Did a code at a nursing home last week. Patient, last seen allegedly an hour earlier, found apneic and pulseless in bed. She was asystole with cool, cyanotic skin. No shock advised on the first responders’ defibrillator. I intubated her, did a round of epi down the tube, then got an IV and did 25 minutes of ACLS, including 25 grams of Dextrose because her sugar was less than 20, but got nothing back, and so I presumed her. It wasn’t until I came back to the base and was writing up the presumption that I recognized the medical history as someone who I had transported a few days earlier for a broken knee. Dead people really have nothing in their faces because I had not a clue that I had actually been talking to this person so recently.
When I did the tube, I didn’t initially see the chords, but with my right hand, I applied crick pressure for myself, using my fingers like the fingers on a flute to find the right spot — a modification of a technique I learned in a half-day airway class at the JEMS conference in Phillidelphia three years ago. The idea is that the intubator has much better control of the manipulation than a third party. When I pressed down with my middle finger tip the chords dropped right down into view. I said to my partner. “See where I am pressing with my finger. Put your fingertip right there.” She put it right in the right spot, and I easily slipped the tube in. The technique doesn’t always work so well, but it has helped me out a number of times.
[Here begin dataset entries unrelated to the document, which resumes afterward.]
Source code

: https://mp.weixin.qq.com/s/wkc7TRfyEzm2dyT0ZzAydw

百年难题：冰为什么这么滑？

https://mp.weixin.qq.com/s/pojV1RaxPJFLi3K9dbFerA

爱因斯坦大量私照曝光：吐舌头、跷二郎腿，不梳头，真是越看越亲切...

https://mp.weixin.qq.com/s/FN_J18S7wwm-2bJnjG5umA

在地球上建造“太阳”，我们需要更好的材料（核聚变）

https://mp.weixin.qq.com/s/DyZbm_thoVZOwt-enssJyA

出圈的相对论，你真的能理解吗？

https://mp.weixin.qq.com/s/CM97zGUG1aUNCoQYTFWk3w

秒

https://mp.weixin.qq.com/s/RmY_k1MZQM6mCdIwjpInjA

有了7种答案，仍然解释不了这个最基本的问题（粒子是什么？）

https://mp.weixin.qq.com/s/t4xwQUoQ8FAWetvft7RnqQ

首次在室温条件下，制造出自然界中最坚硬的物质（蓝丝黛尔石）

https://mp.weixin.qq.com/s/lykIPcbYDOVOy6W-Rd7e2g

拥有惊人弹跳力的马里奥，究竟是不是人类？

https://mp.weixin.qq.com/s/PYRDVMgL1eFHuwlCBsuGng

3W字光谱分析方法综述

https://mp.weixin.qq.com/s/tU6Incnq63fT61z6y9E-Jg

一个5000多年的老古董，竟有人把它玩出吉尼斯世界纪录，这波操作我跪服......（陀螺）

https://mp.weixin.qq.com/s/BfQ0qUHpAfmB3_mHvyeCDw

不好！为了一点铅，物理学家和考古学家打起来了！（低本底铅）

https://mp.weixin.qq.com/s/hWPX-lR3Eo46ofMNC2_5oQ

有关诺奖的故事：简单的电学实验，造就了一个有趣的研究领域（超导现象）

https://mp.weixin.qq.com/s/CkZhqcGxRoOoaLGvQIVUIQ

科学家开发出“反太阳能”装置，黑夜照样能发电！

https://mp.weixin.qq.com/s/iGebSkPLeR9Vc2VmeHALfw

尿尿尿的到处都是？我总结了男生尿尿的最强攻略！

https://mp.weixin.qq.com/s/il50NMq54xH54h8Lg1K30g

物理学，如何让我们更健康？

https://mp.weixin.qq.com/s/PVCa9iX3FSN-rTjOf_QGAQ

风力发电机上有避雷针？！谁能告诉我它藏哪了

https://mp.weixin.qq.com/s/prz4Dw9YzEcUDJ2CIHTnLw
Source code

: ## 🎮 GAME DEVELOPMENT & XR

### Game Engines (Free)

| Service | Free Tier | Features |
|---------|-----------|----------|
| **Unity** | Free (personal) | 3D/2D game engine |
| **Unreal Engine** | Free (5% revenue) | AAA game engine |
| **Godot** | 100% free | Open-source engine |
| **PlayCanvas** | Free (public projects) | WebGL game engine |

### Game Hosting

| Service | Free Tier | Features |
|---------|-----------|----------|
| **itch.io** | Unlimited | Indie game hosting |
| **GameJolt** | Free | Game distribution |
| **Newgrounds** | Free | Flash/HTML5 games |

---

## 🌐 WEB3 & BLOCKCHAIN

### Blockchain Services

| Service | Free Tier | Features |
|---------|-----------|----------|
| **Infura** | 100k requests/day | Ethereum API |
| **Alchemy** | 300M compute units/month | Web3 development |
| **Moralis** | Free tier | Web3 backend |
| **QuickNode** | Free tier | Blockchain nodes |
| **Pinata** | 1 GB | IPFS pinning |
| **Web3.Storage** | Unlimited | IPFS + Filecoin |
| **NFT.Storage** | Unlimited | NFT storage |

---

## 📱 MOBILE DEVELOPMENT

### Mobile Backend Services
The half-day airway class I took in Philidelphia was taught by Richard M. Levitan, M.D. He is the guy behind the airway cam videos and book. It was a great course. I went to his web site recently and see he offers a two day class with everyone getting their own cadaver for the second day. It’s pricey, but I’m thinking about doing it at some point. Anything to help improve my airway skills.
A couple years ago, I also took a two day class taught locally called D.A.M.S. (Difficult Airway Management in the Streets) that was also excellent. That was taught by Daniel and David Tauber. The class culminated in an airway tunnel where we had to crawl under tables in a dark room illuminated only by light sticks from one airway station to the next — each station (there were 10 of them) involved a different airway scenario (basic ET, nasal, broken equipment, pedi, combitube, awkward positining requiring “icepick” technique, etc.)
I have also heard of an airway class called SLAM(Street Level Airway Management) that I would love to take someday.
You can never know too much about the airway.